Hearing a rustling sound, I poked my head in as far as I dared and peeked around the door. It was cold in Hasty’s cabin and very dark. I could barely see the figure of a man on the bed. Hasty was all slouched down, but not as if he’d been thinking. He looked like he was slouching because there was no reason to do anything else. I noticed that the soiled, mildewed blanket he was sitting on was full of holes.

My heart was beating very rapidly. I swallowed hard.

“Hasty, is there anything I can do for you?” I managed to say.

I told him my name and that the bishop from the LDS Church had sent me to see how he was doing and to help out. He said nothing. The silent, staring troll of a man was scaring me.

“Hasty, your fire is out.” No reply.

I went outside, found an axe and some stacked stumps, and began chopping kindling. With every strike of the axe I questioned myself. What am I doing out here? Why me? Why?

“Quit complaining,” a voice inside me said. “The old man is cold and lonely, and you can help him.”

I made a fire and tried to talk to him, but after a few minutes I decided he wasn’t really listening. He needed a new blanket, so I told him I would get a thick, clean, comfortable one, and the next day I did.
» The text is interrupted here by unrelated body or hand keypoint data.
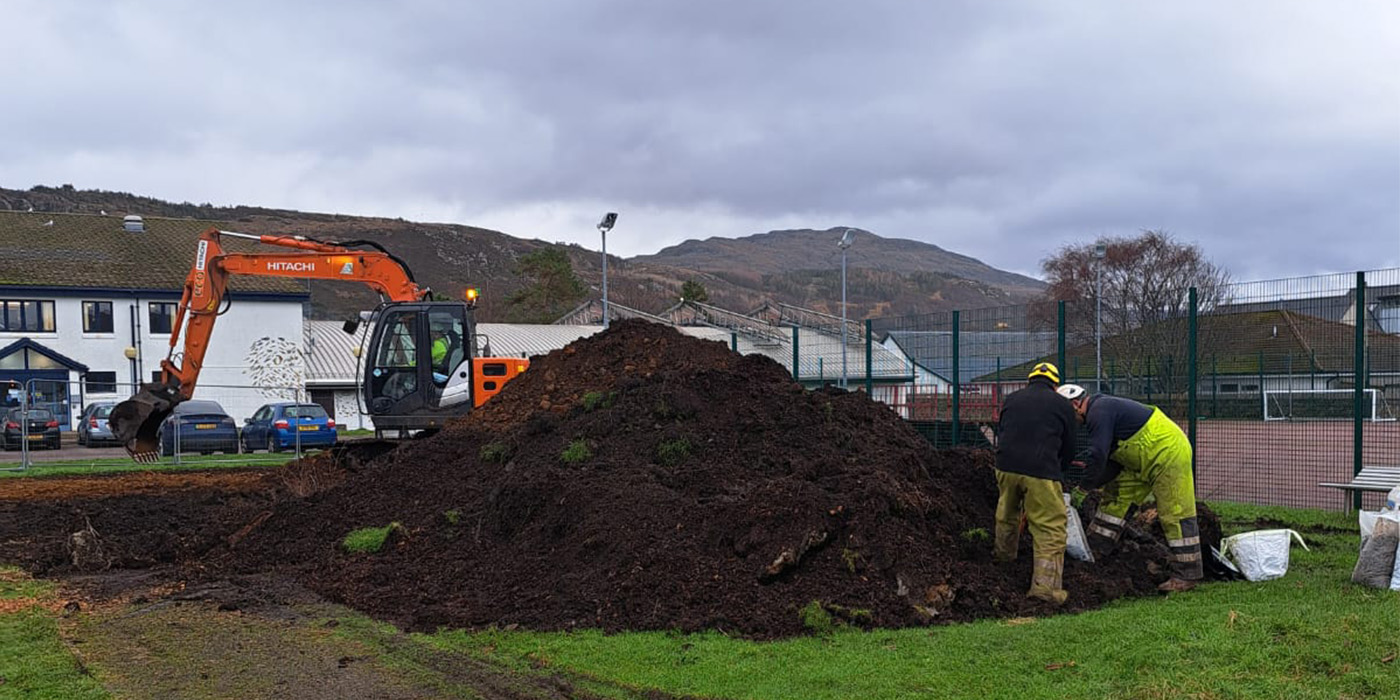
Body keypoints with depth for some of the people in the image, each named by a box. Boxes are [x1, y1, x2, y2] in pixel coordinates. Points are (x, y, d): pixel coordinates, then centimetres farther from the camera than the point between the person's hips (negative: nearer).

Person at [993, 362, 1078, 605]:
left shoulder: (1011, 400, 18)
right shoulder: (1062, 405, 10)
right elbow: (1068, 449, 16)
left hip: (1006, 466, 5)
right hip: (1041, 472, -4)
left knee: (1007, 514, 28)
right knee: (1050, 529, 0)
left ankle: (1004, 556, 49)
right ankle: (1045, 584, -7)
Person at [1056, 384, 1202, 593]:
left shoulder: (1100, 412, -20)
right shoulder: (1102, 408, 13)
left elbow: (1098, 456, -25)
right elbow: (1112, 461, 14)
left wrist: (1084, 488, -15)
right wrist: (1092, 483, 7)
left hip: (1169, 454, -11)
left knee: (1175, 514, -7)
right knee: (1116, 496, 10)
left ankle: (1188, 574, -2)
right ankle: (1094, 551, 15)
After that I came every other day. Slowly, over the next several weeks, he began talking.

One day after we had talked a little he said, “Boy, why do you come? I’m sure a boy your age can find better things to do than visit a sick old man like me. But I’m glad you come.” And then he smiled.
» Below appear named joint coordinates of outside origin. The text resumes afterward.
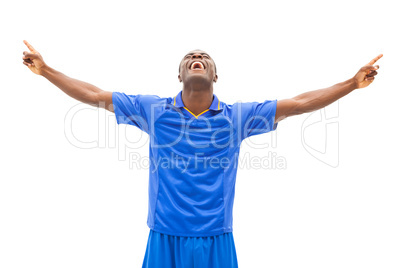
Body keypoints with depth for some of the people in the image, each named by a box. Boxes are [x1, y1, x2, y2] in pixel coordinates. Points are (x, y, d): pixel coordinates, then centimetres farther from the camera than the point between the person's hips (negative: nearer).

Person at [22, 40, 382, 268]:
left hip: (216, 239, 1)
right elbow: (93, 95, 4)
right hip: (164, 238, 0)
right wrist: (45, 70, 4)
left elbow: (300, 103, 1)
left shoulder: (238, 116, 0)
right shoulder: (153, 110, 0)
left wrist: (353, 82, 0)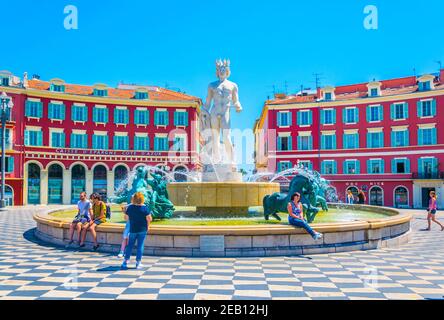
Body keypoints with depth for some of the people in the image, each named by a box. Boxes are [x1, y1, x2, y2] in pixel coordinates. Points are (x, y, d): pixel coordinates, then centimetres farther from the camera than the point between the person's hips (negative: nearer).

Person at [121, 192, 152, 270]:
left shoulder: (130, 207, -3)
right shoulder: (145, 208, -11)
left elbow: (126, 218, 6)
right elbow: (149, 219, -12)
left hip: (133, 229, 2)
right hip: (142, 229, -2)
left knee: (130, 245, 12)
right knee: (140, 246, 4)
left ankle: (126, 261, 12)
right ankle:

At Thanksgiving I invited Hasty to our house for dinner. He didn’t come, but our family took part of the dinner to him. There were tears in his eyes as he tried to thank us.
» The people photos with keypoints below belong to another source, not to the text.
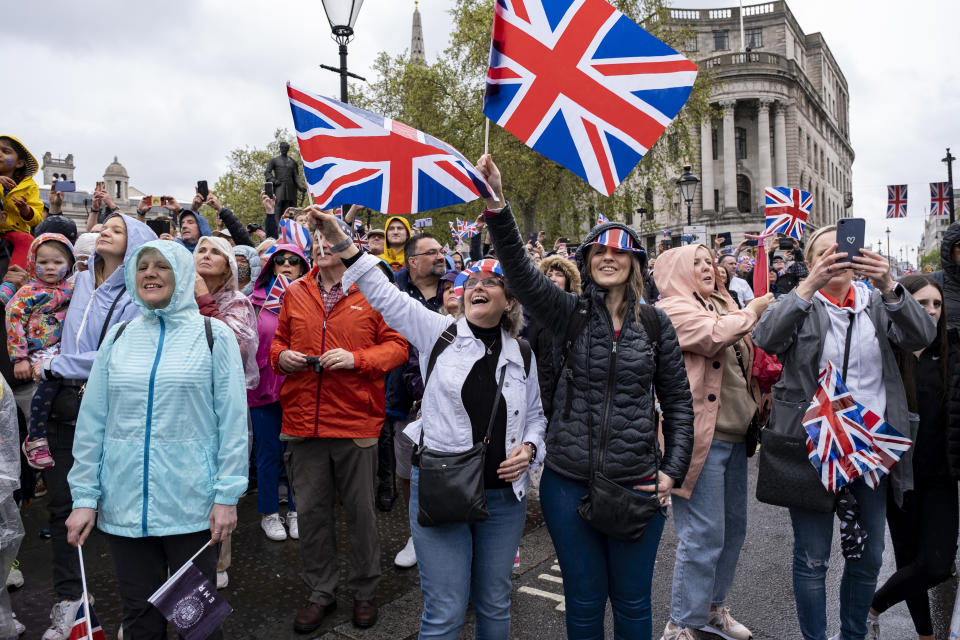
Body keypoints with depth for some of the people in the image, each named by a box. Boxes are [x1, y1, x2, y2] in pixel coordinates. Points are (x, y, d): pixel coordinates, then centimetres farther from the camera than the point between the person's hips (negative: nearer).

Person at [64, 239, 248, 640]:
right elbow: (91, 422, 7)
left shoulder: (214, 335, -3)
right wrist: (84, 497, 2)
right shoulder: (118, 338, 7)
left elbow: (233, 420, -7)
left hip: (191, 502, -3)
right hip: (123, 503, 3)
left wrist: (228, 495, -11)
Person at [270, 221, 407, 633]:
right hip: (303, 420, 3)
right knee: (310, 510, 12)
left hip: (356, 420, -3)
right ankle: (321, 591, 31)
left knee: (360, 511, 9)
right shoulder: (294, 293, 9)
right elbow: (279, 339, 19)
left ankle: (365, 591, 29)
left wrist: (356, 358, -17)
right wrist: (281, 356, -3)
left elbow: (397, 345, -3)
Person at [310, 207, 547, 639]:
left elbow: (536, 418, 15)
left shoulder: (523, 355, 5)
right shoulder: (439, 333, -2)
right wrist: (340, 241, -14)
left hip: (504, 494, 3)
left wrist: (529, 448, -5)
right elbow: (383, 294, -6)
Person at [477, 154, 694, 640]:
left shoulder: (656, 325, 2)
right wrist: (496, 205, -34)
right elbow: (520, 271, -20)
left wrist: (673, 470, 1)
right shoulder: (569, 313, -2)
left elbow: (678, 403, 8)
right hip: (568, 482, 0)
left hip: (637, 484, 1)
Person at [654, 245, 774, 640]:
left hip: (734, 433, 9)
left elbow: (747, 357, 25)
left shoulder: (722, 305, 18)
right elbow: (714, 335, -24)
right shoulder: (672, 309, -7)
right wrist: (751, 310, -8)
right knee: (704, 535, -5)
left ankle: (713, 608, 33)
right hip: (700, 434, -9)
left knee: (733, 528, 16)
I discovered as our visits continued that Hasty had been a sheepherder. Once he had had a wife and children, but they had gotten a terrible fever and died of it.

Feeling in his grief that his life had been shattered, Hasty wandered the whole country as a vagabond. A diseased growth on the side of his face made one eye blind. And the teasing and practical jokes had begun.

But to me the old man didn’t seem as ugly and frightening anymore. In fact, after school I hurried to his cabin to help him and to listen to his stories.

When Christmas arrived, we invited him to dinner once again. This time he came, and he came in a suit, all cleaned and handsome. He looked great. A smile curved his lips. Hasty was happy because we showed him he was needed.

As we finished dinner, the old man bowed his head for a second, and then raised it and said, “You people sure are wonderful. My life has been in shambles for a long time, but the love you’ve shown is making me a different person. I’m very grateful.”

As he said that, I could feel a little fire in my chest getting big. It felt good.